Basic Wheel Maintenance
Important! All warranty claims will be voided if improper maintenance or improper cleaning agents are used. You or your customer have invested in a product of the highest quality and workmanship. Custom wheels do require care to maintain their factory appearance. We strongly suggest that you take a few reasonable steps to protect your investment. Make sure your customers are aware of proper maintenance techniques before they leave your shop. This will avoid warranty issues, and keep your customers happy!
- Regular Cleaning. Typical road soils trap moisture which can cause corrosion over a period of time. Brake dust, caused by friction of your cars braking system, is itself corrosive, and can cause pitting of the wheels finish. These soils must be removed regularly – preferably weekly – depending on your driving habits.
- Use of Proper Cleaning Agents. We recommend a mild dishwashing soap and water to clean your wheels. Your wheels finish should be treated as you would treat the finish of your car. Most household cleaning agents are too harsh for the finish of your wheels, and must be avoided. There are a vast number of commercially available wheel cleaners on the market today, but we urge extreme caution regarding their use, since they tend to be acid or lye based.
- Additional Tips. To prevent scratching of the wheels finish, never clean your wheels with scouring pads or dense metal polishes. If you use automatic car washes, tell them not to use steam cleaners or strong chemicals to clean your wheels. They can cause permanent staining or corrosion. Use caution when cleaning tires with steel wool or a bristle brush. These types of abrasive materials must not come in contact with the wheels as they will damage the appearance of the wheel permanently. Never spray cold water on extremely hot wheels. Always allow time to cool before cleaning with soap and water.
Wheel offsets and back spacing
The easiest way to measure backspace is to lay the wheel face down onto the ground so the backside of the wheel is facing up. Take a straight edge and lay it diagonally across the inboard flange of the wheel. Take a tape measure and measure the distance from where the straight edge contacts the inboard flange to the hub mounting pad of the wheel. This measurement is backspace. The above photo shows three wheels with 2″,3″, & 4″ backspace.
To calculate offset you’ll need the following measurements:
::: Wheel backspace
::: Wheel Width
::: Wheel Center line (wheel width / 2)
Wheel center line from Wheel backspace to get offset. If backspace is less than the wheel centerline the offset is negative If backspace is greater than the wheel centerline the offset is positive.
::: To convert from inches to mm multiply by 25.4
::: To convert from mm to inches divide by 25.4
How to safely torque wheels
IMPORTANT NOTICE: As with all types of wheels retorque lug nuts after the first 25 miles & at 100 mile intervals until lug torque is maintained.

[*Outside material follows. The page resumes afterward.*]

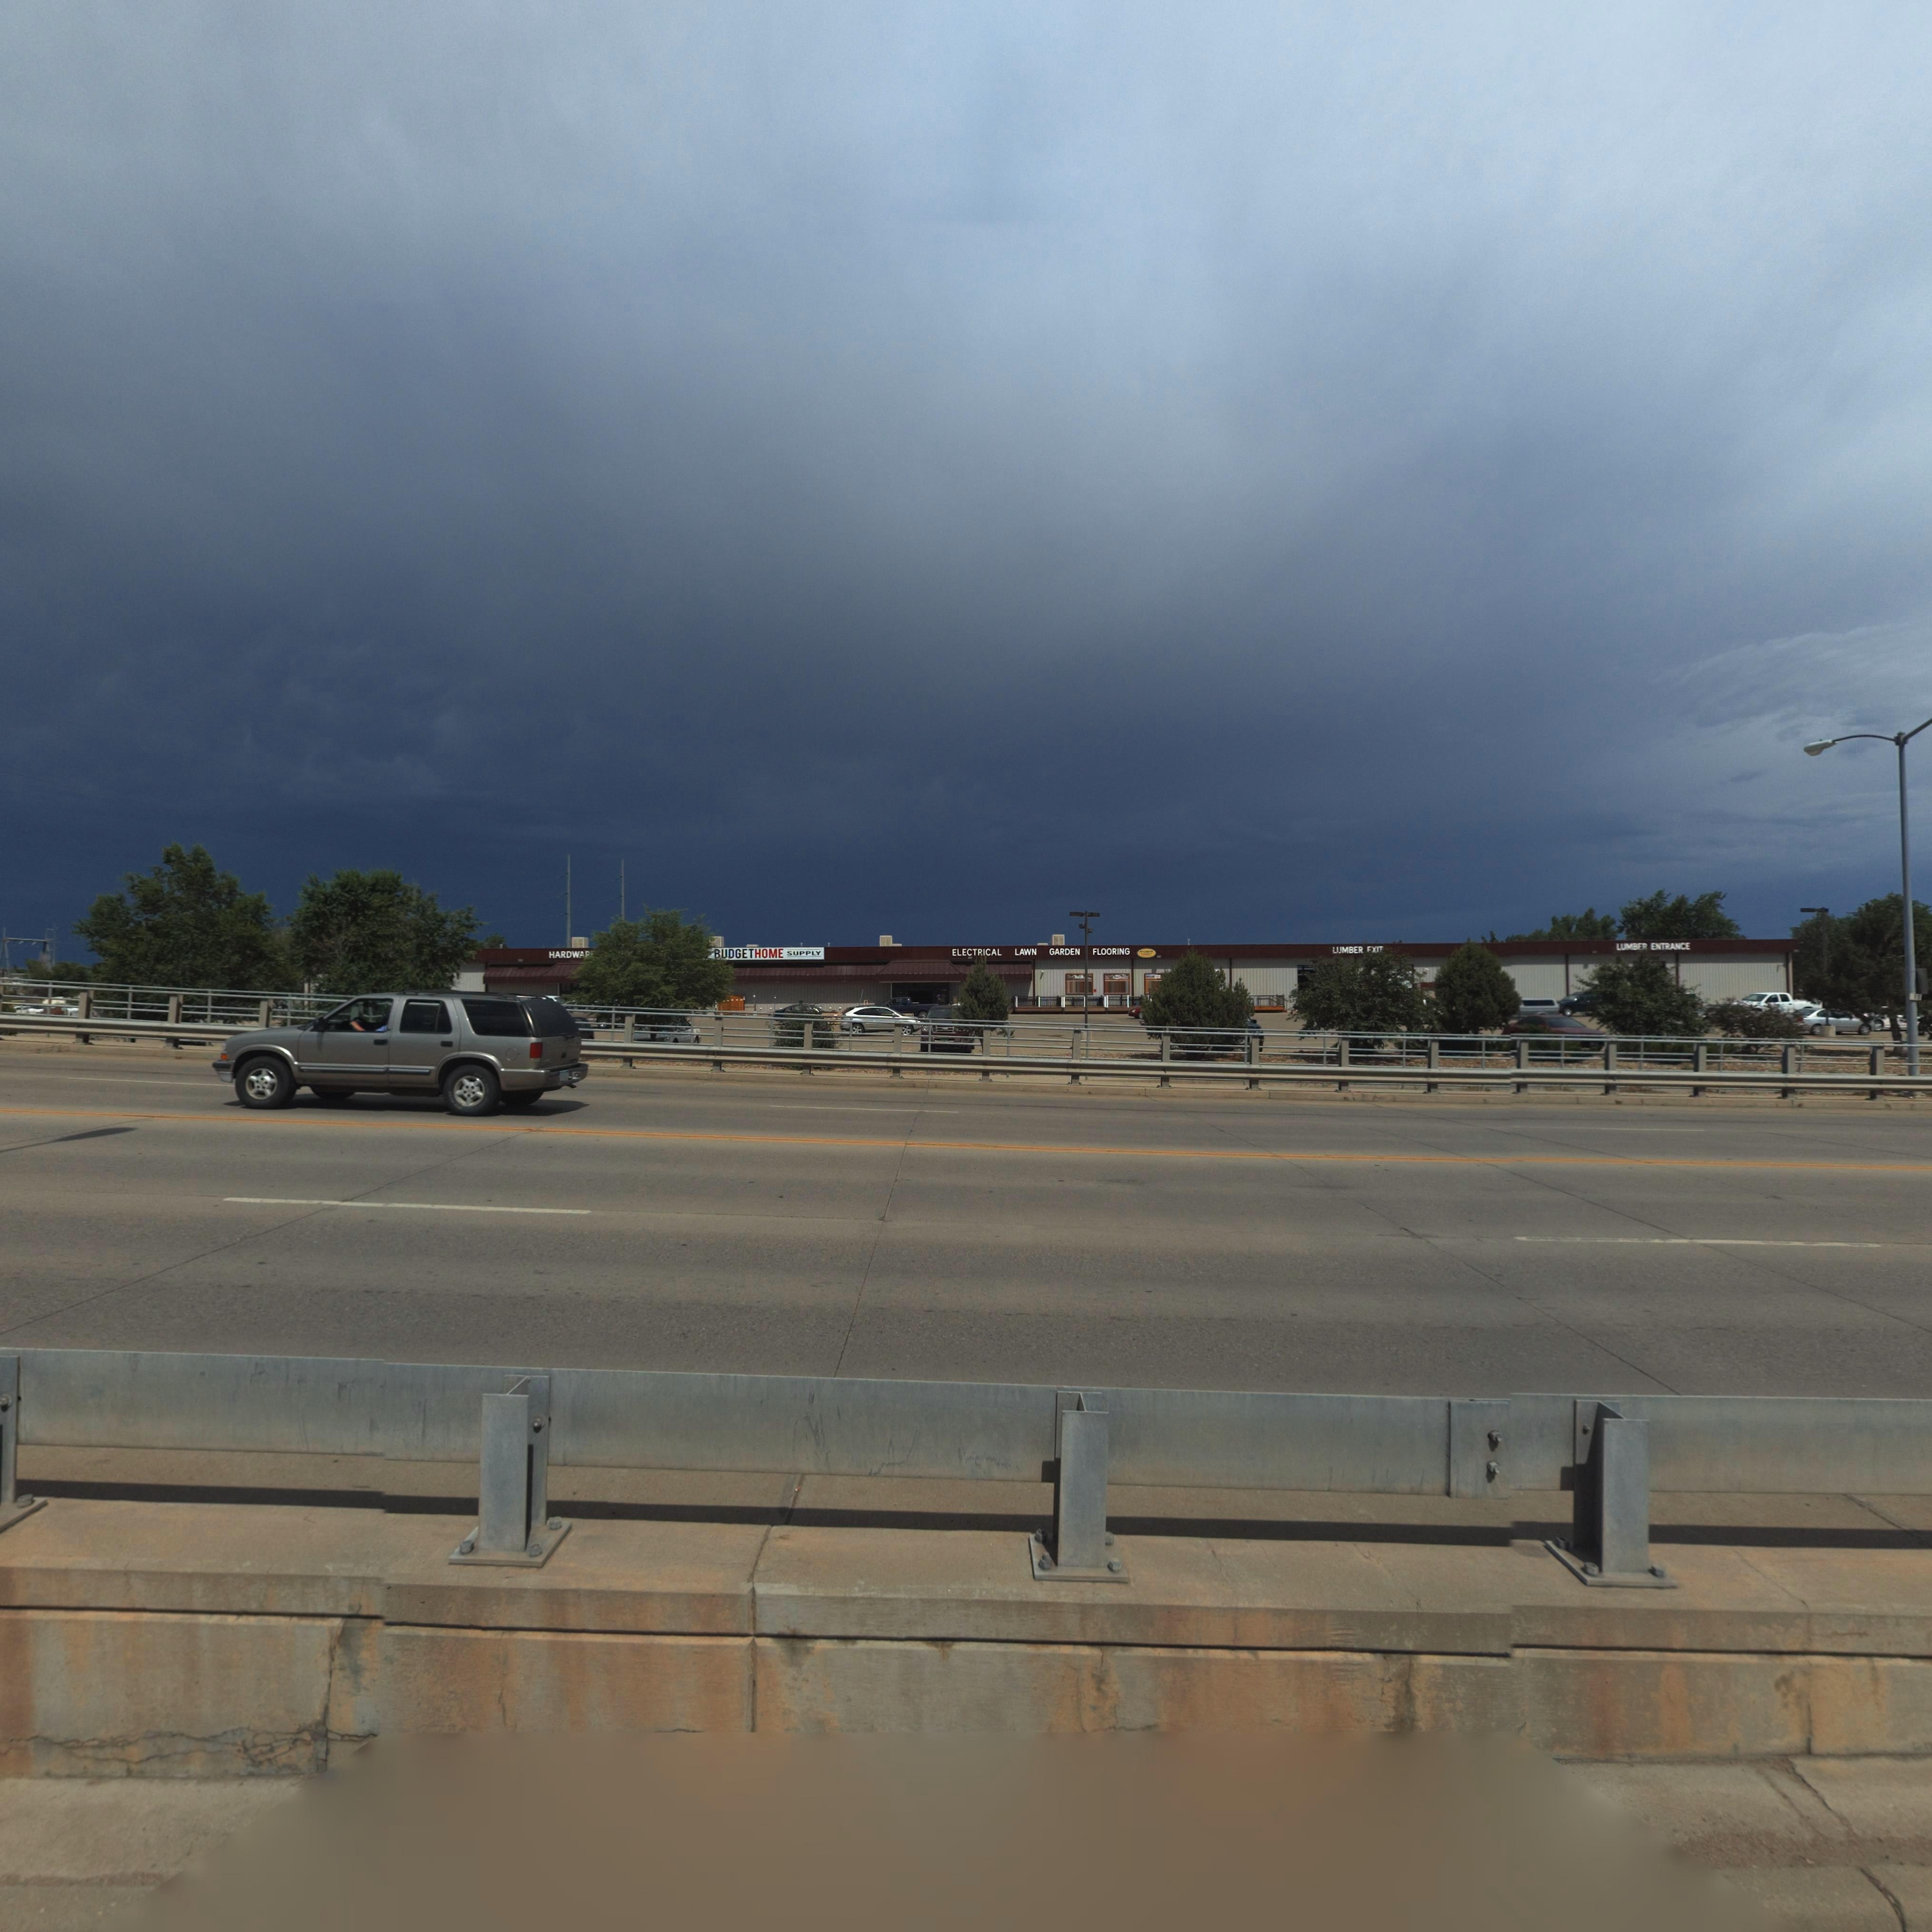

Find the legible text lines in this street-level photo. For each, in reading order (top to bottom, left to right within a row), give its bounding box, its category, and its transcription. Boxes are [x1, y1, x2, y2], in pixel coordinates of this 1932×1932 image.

Note: Always refer to Owner’s Manual for proper factory specifications that take precedence over the listed recommendations.
Common wheel terminology
Bolt pattern or lug pattern or bolt circle is determined by the number of bolt holes and the bolt circle diameter.
Hub Diameter or center bore is the hole at the center of the wheel.
Rear spacing or back spacing is the distance from the backside of the wheel mounting pad to the outside of the rim flange.
Offset: The distance from the centerline of the wheel to the mounting surface of the wheel.
Negative offset: When the back of the bolt pad is closer to the inside of the wheel; when mounting surface is inboard of the rim centerline.
Positive offset: When the back of the bolt pad is closer to the street side of the wheel; when the mounting surface is outboard of the rim centerline.